**ZIEL DER AUFGABE**
Führen Sie den Text über den Umbruch in Österreichs Parteienlandschaft im Anschluss an seinen letzten Satz fort.

**VORGEGEBENER TEXT**
━━━

Wien (OTS) - Österreichs Parteienlandschaft befindet sich in einem
dramatischen Umbruch: Nachdem das so genannte Dritte Lager drauf und
dran ist, auf der Müllhalde der Geschichte zu landen, wie es "Die
Presse" gestern relativ pathetisch formuliert hat, zeichnen sich
heftige Kämpfe um das politische Vakuum ab. Der Stimmzettel bei der
nächsten Nationalratswahl im Spätherbst wird jedenfalls ganz anders
aussehen als gewohnt: Abgesehen von Jörg Haiders orangem BZÖ, dem die
Meinungsforscher derzeit ein Debakel prophezeien, könnten, so wie’s
aussieht, auch andere Newcomer Premiere feiern.
EU-Parlamentarier Hans-Peter Martin, der sich der Sympathien von
"Krone"-Boss Hans Dichand erfreuen darf, denkt an die Gründung einer
Bürgerplattform, die sich für mehr Demokratie und Gerechtigkeit stark
macht. Dem ziemlich eigenwilligen Einzelkämpfer wäre es zuzutrauen,
allein mit ein paar gängigen Schlagworten und ohne grossartige
Wahlkampfmittel - so wie bei der Europa-Wahl - ein respek-tables
Resultat zu schaffen. Er käme automatisch für jenes Wählerpotenzial
in Frage, das mit keiner der etablierten Parteien etwas anzufangen
weiss.
Eine - aber durchaus vorstellbare - Sensation wäre es, wenn auch
Finanzminister Karl-Heinz Grasser mit einer eigenen Liste zur Stelle
wäre, was er in einem Interview schon zart angedeutet hat. Sein
Sunnyboy-Image samt liberaler Punzierung könnten ihm einen
beachtlichen persönlichen Erfolg bescheren - immerhin denken laut
aktueller Umfrage der Illustrierten "News" nicht weniger als 22
Prozent von 400 Befragten daran, ihm ihre Stimme zu geben.

━━━

**DATEN**
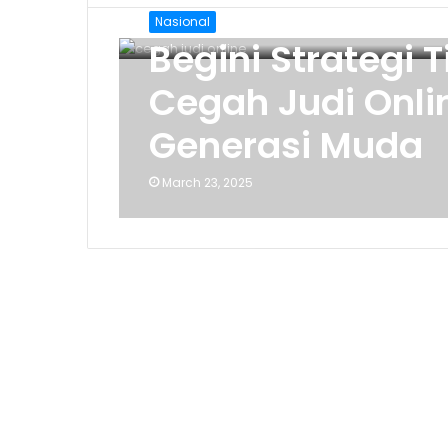
Nasional
Begini Strategi 
Cegah Judi Onli
Generasi Muda
March 23, 2025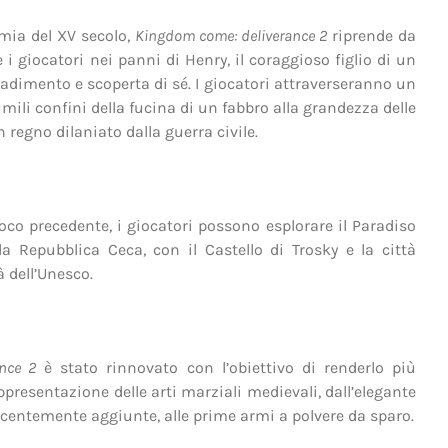
mia del XV secolo,
Kingdom come: deliverance 2
riprende da
 i giocatori nei panni di Henry, il coraggioso figlio di un
adimento e scoperta di sé. I giocatori attraverseranno un
li confini della fucina di un fabbro alla grandezza delle
n regno dilaniato dalla guerra civile.
co precedente, i giocatori possono esplorare il Paradiso
 Repubblica Ceca, con il Castello di Trosky e la città
 dell’Unesco.
nce 2
è stato rinnovato con l’obiettivo di renderlo più
presentazione delle arti marziali medievali, dall’elegante
recentemente aggiunte, alle prime armi a polvere da sparo.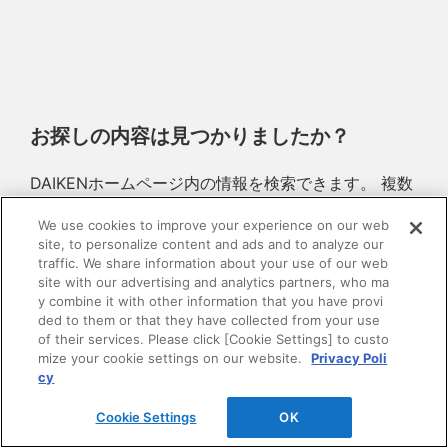
お探しの内容は見つかりましたか？
DAIKENホームページ内の情報を検索できます。 複数
語で検索を行う場合は、単語と単語の間をスペースで
We use cookies to improve your experience on our web
区切ってください。
site, to personalize content and ads and to analyze our
traffic. We share information about your use of our web
site with our advertising and analytics partners, who ma
y combine it with other information that you have provi
ded to them or that they have collected from your use
of their services. Please click [Cookie Settings] to custo
mize your cookie settings on our website.
Privacy Poli
cy
Cookie Settings
OK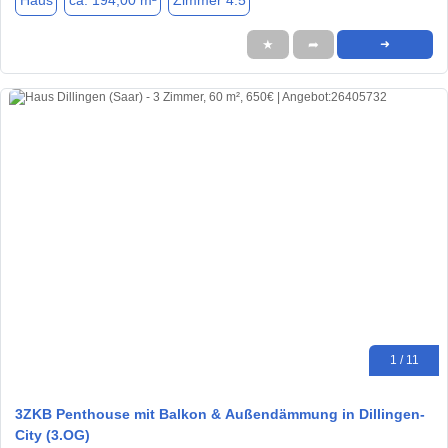
Haus
ca. 194,00 m²
Zimmer 4.5
★
➦
➜
1 / 11
3ZKB Penthouse mit Balkon & Außendämmung in Dillingen-
City (3.OG)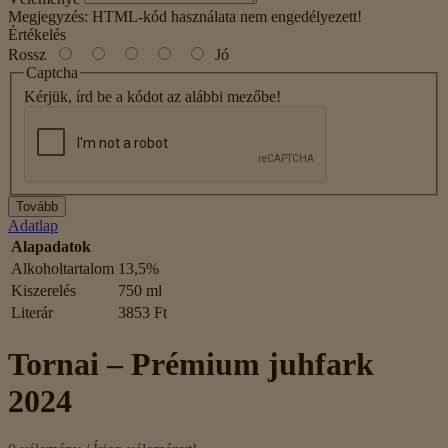
Megjegyzés:
HTML-kód használata nem engedélyezett!
Értékelés
Rossz
Jó
Captcha
Kérjük, írd be a kódot az alábbi mezőbe!
Tovább
Adatlap
Alapadatok
Alkoholtartalom
13,5%
Kiszerelés
750 ml
Literár
3853 Ft
Tornai – Prémium juhfark
2024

━━━

**ANTWORT ZUR AUFGABE**
Falls also die beiden Jolly Joker tatsächlich antreten, käme es nach
menschlichem Ermessen zu einem politischen Erdbeben ersten Ranges:
Dann würde zum einen das zur Stunde bis zur Unsichtbarkeit
unauffällige BZÖ endgültig jede Chance verspielen, in den Nationalrat
einzuziehen; zum andern würde Haider-Imitator Heinz-Christian Strache
mit den Resten der blauen FPÖ an den Rand des politischen
Existenzminimums abdriften - auf vielleicht fünf, sechs Prozent; auch
die Grünen, die sich einstweilen noch Hoffnungen machen, diesmal die
Nummer drei zu werden, kämen vermutlich nicht ohne Blessuren der
Marke Martin davon; schliesslich hätte es auch die SPÖ, die derzeit
bei allen Meinungsforschern in Front liegt, ungleich schwerer, den
erhofften Triumph zu schaffen.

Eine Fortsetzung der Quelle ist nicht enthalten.